In India, 54 per cent of people are dependent on farming for their livelihood. "Yet, their share of national income is only 14 per cent".

To make agriculture more remunerative and to improve the prosperity of farming communities, the government has introduced many new projects. These include: ‘Har Khet ko Paani’ (Water for every farm): This requires enhancing the supply and availability of water; ‘Per Drop, More Crop’: This requires using drip irrigation and related methods to improve farm productivity, while using the same volume of water; and 'Doubling farm incomes by 2022’: To achieve this, the government is rapidly expanding the area under irrigation, and completing 99 long-pending irrigation projects, with 60 per cent of these projects being in drought-prone areas

"I move now to India’s industrialisation and the role that water will play there. Under the Make in India mission, India is working to sharply increase the share of manufacturing in our GDP. From the current 17 per cent of GDP, we are determined to take it to 25 per cent by 2025".

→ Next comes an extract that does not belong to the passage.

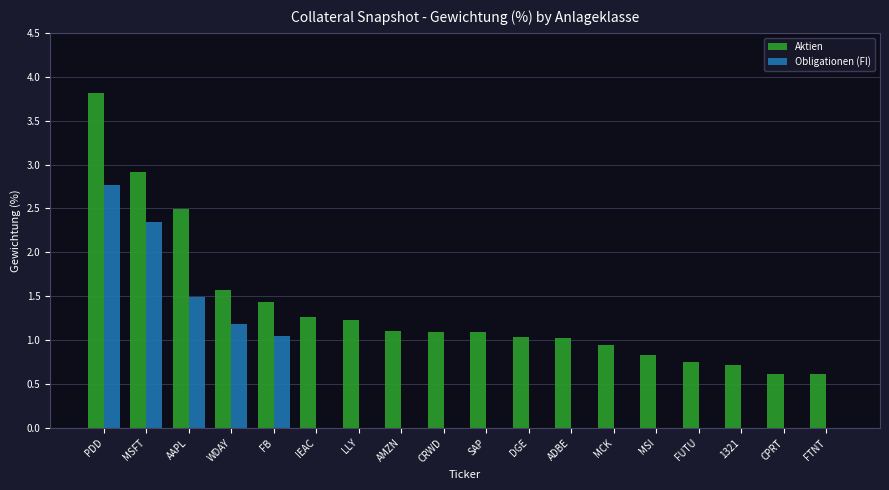

Count the number of data series in this chart.

2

"Industry requires a large volume of water. This is particularly true for the manufacture of electronic hardware, computers and mobile phones. And these are all focus areas for Make in India", said Kovind.

The five-day India Water Week-2017, the 5th edition of the event, is being held with a multi disciplinary conference and a concurrently running exhibition. The theme of the event, concluding on October 14, is “Water and Energy for Inclusive Growth”.

The President underlined the fact that water was not only essential to life, but was fundamental to the economy and ecology – and to human equity. "The issue of water is becoming still more critical in view of climate change and related environmental concerns".

Access to water is a byword for human dignity. For India, providing safe drinking water to a population spread across six hundred thousand villages and urban areas is not just a project proposal. It is a sacred commitment. "The government has prepared a strategic plan for ensuring drinking water supply in all rural areas by 2022, when India complete 75 years of Independence. By that year, the goal is to cover 90 per cent of rural households with piped water supply. We cannot fail. The deliberations of this conference have to ensure that we do not fail", said Kovind.

"I must also point to the significant regional variations in India when it comes to the experience with water. On the one hand, groundwater sources are being savagely exploited and depleted in some of our northern and western states. On the other hand, in eastern and North-eastern states, there is the challenge of overflowing rivers and of regular flooding. Year after year, this damages human habitation and is leading to tragedies in countless families", he said.

Only a multi-stakeholder and multi-pronged approach can address such calamities, stated Kovind.

This includes achieving an interlinking of rivers where feasible. It also necessitates a basin-wide management of river systems to both keep rivers clean as well as serve the purpose of different types of users. The Namami Gange project is a good start in this regard. "We need to extend such thinking to other river systems in India and the Indian subcontinent, especially in the eastern part of our country", said Kovind.

The inaugural session was attended by several dignitaries including Union Road Transport & Highways, Shipping, Water Resources, River Development & Ganga Rejuvenation Minister Nitin Gadkari; Union Minister for Drinking Water and Sanitation Uma Bharti; Minister of State for Parliamentary Affairs and Water Resources, River Development & Ganga Rejuvenation Arjun Ram Meghwal and Minister of State for HRD and Water Resources, River Development & Ganga Rejuvenation Dr Satya Pal Singh.